▸ WRITTEN TASK
Convert the records below, from the line containing "collector number: 10025" through the line containing "county / district: Whatcom" (inclusive), into a JSON list of strings. Include only those lines, one string per line, and omit blank lines.

▸ DATASET
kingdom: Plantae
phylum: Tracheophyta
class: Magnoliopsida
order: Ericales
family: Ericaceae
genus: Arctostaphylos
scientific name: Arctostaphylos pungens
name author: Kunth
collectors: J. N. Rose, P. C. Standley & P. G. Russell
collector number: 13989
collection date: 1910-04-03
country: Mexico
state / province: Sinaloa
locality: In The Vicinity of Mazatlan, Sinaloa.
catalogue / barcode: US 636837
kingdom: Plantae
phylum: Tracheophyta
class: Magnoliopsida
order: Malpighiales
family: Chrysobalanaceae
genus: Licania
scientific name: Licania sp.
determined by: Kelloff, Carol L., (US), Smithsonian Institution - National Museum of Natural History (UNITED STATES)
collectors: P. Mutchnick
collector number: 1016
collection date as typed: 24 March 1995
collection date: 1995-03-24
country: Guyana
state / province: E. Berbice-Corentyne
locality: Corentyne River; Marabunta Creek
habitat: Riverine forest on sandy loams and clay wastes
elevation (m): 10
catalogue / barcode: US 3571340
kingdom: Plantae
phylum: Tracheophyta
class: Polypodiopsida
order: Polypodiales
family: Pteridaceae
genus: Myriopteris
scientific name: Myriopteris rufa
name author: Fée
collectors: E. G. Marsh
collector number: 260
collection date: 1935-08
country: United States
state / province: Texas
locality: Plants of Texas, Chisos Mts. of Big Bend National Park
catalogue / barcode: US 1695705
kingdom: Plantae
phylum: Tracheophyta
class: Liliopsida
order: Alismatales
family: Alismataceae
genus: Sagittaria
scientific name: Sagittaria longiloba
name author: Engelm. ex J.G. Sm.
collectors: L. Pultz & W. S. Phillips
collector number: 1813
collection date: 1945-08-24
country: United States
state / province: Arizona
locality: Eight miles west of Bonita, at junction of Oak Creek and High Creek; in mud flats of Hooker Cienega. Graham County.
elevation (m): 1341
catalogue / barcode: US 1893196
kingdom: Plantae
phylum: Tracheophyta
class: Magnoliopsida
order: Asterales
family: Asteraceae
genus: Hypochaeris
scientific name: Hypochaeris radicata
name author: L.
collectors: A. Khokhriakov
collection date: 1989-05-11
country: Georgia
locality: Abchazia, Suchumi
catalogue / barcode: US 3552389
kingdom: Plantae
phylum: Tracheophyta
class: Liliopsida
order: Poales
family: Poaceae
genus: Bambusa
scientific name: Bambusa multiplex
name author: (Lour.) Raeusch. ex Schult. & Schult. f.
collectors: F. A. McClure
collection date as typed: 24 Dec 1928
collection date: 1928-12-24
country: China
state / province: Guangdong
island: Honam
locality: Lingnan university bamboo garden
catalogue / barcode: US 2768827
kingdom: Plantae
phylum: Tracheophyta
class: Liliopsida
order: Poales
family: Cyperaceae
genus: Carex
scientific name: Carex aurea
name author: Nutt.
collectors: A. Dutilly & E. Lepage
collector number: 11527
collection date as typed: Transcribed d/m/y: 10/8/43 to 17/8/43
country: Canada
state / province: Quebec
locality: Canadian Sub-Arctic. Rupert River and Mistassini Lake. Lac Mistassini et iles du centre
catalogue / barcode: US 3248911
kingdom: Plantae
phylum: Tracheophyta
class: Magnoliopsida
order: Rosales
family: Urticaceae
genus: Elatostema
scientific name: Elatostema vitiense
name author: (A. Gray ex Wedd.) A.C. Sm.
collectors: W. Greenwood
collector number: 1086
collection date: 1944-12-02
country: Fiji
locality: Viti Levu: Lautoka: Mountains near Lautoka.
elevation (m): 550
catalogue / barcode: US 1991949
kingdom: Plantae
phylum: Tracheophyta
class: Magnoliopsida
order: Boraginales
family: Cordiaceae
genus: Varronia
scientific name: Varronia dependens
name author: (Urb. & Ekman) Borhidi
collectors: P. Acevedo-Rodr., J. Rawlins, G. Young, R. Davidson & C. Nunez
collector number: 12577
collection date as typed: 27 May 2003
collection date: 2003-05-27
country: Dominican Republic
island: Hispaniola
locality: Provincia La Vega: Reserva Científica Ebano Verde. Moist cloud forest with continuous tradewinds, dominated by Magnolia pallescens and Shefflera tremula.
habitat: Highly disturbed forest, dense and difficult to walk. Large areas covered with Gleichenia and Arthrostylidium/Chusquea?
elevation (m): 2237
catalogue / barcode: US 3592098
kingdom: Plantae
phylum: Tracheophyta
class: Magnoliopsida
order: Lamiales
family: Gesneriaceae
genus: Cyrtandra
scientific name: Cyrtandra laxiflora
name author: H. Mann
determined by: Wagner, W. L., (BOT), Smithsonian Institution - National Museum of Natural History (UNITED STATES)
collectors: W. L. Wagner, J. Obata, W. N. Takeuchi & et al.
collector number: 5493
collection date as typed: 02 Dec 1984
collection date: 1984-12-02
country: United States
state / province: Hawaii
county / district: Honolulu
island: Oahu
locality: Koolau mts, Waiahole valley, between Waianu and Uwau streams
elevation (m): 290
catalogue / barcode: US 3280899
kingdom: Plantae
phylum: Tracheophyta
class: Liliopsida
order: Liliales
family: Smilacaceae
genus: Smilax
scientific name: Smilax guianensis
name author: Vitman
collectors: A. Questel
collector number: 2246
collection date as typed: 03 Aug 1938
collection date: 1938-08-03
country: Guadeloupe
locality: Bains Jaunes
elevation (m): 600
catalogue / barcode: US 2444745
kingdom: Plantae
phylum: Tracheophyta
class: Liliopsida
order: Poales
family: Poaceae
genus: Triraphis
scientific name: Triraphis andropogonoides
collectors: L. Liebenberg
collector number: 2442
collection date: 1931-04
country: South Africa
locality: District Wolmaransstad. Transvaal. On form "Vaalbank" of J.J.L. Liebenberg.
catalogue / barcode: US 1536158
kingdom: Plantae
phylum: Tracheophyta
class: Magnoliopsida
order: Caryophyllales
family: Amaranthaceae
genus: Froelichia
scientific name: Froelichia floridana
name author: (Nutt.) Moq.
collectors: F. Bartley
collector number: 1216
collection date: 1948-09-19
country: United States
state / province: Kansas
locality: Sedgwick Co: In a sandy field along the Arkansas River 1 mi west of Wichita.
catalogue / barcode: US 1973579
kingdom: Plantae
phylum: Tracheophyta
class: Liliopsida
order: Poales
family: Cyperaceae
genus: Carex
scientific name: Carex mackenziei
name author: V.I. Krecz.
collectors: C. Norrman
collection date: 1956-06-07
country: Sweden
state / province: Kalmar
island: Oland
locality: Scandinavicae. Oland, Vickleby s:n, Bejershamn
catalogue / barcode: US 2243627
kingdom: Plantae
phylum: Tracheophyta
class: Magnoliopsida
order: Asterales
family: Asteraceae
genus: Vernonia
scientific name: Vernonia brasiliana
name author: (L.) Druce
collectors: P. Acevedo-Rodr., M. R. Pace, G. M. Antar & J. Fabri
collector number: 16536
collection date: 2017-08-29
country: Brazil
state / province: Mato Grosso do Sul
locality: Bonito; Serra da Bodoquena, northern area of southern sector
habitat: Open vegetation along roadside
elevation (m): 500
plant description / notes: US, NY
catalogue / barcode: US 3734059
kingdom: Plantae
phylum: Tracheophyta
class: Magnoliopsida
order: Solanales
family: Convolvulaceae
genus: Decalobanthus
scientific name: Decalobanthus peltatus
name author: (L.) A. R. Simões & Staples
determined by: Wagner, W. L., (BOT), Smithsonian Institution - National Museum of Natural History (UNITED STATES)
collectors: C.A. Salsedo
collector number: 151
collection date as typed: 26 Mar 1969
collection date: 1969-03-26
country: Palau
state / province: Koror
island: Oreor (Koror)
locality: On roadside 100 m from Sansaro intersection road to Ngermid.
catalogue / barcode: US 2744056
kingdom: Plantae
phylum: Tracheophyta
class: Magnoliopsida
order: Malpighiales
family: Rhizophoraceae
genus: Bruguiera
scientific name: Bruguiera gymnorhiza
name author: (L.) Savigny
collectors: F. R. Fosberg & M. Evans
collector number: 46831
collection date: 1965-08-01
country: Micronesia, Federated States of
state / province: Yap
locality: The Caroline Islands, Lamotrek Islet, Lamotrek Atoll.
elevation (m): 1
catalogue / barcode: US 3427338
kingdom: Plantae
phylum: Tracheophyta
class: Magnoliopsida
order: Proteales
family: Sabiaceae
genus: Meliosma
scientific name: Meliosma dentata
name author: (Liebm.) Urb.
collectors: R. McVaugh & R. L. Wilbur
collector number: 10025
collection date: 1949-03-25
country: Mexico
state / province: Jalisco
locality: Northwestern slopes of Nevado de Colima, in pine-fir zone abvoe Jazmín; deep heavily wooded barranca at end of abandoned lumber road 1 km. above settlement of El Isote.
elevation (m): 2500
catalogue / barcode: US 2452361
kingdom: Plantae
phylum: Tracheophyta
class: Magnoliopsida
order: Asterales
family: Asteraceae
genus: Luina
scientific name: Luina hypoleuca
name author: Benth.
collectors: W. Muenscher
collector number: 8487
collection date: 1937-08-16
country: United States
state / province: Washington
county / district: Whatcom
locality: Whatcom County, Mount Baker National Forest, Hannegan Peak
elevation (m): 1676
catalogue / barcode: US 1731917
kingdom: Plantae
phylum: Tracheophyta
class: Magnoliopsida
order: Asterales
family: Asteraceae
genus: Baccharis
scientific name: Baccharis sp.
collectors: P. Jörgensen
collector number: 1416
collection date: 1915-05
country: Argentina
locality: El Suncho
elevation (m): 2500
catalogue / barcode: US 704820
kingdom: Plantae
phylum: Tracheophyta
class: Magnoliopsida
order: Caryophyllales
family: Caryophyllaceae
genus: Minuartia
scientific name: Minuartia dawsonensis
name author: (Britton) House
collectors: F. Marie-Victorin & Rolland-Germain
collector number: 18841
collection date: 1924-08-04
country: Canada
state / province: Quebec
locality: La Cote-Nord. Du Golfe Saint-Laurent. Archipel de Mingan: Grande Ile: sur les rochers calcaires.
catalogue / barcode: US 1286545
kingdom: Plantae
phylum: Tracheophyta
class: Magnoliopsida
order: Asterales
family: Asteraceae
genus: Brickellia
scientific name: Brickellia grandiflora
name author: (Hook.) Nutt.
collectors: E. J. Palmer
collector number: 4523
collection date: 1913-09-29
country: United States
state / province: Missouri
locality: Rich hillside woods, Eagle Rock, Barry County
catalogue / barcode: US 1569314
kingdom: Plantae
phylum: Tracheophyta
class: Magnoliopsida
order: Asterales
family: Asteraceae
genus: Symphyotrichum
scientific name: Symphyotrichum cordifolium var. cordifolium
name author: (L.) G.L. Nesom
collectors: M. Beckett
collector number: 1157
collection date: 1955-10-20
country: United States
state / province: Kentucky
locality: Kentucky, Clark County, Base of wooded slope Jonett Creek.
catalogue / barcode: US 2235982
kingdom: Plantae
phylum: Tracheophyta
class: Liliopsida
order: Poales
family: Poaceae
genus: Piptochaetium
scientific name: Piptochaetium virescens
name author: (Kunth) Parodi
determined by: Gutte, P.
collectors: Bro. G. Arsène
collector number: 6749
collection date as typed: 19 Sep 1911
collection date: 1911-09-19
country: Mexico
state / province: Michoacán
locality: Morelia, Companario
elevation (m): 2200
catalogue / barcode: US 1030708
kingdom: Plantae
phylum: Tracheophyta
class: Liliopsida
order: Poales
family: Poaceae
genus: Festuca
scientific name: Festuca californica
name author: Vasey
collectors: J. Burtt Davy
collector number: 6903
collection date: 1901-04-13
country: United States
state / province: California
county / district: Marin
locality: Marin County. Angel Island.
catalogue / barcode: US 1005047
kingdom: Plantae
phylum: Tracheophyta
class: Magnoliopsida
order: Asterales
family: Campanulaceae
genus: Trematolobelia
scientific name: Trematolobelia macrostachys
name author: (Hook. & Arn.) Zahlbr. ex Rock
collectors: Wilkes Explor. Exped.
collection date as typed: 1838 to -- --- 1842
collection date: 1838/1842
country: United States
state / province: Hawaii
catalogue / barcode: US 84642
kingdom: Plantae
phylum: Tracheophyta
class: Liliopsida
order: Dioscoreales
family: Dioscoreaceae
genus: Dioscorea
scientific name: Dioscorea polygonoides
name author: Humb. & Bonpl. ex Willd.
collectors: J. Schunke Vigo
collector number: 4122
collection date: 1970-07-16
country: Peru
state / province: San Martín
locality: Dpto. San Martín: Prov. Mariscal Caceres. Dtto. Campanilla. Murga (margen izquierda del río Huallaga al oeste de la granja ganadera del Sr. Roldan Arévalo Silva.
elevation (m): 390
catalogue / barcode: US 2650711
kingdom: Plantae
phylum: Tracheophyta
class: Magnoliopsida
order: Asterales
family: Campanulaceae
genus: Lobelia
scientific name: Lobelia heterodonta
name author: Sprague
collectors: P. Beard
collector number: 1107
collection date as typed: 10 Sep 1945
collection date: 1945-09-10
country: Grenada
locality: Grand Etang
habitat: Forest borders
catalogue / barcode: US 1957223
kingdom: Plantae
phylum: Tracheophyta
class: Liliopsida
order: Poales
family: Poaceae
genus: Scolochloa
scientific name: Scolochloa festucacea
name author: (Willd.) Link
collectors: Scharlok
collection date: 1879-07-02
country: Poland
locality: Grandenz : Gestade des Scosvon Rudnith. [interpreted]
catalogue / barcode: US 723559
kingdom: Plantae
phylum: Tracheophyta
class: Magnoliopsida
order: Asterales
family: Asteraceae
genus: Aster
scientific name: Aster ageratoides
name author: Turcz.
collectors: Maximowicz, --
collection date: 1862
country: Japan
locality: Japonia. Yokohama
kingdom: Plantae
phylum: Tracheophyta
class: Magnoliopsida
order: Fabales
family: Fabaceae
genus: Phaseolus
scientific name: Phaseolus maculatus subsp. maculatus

▸ SOLUTION
[
  "collector number: 10025",
  "collection date: 1949-03-25",
  "country: Mexico",
  "state / province: Jalisco",
  "locality: Northwestern slopes of Nevado de Colima, in pine-fir zone abvoe Jazmín; deep heavily wooded barranca at end of abandoned lumber road 1 km. above settlement of El Isote.",
  "elevation (m): 2500",
  "catalogue / barcode: US 2452361",
  "kingdom: Plantae",
  "phylum: Tracheophyta",
  "class: Magnoliopsida",
  "order: Asterales",
  "family: Asteraceae",
  "genus: Luina",
  "scientific name: Luina hypoleuca",
  "name author: Benth.",
  "collectors: W. Muenscher",
  "collector number: 8487",
  "collection date: 1937-08-16",
  "country: United States",
  "state / province: Washington",
  "county / district: Whatcom"
]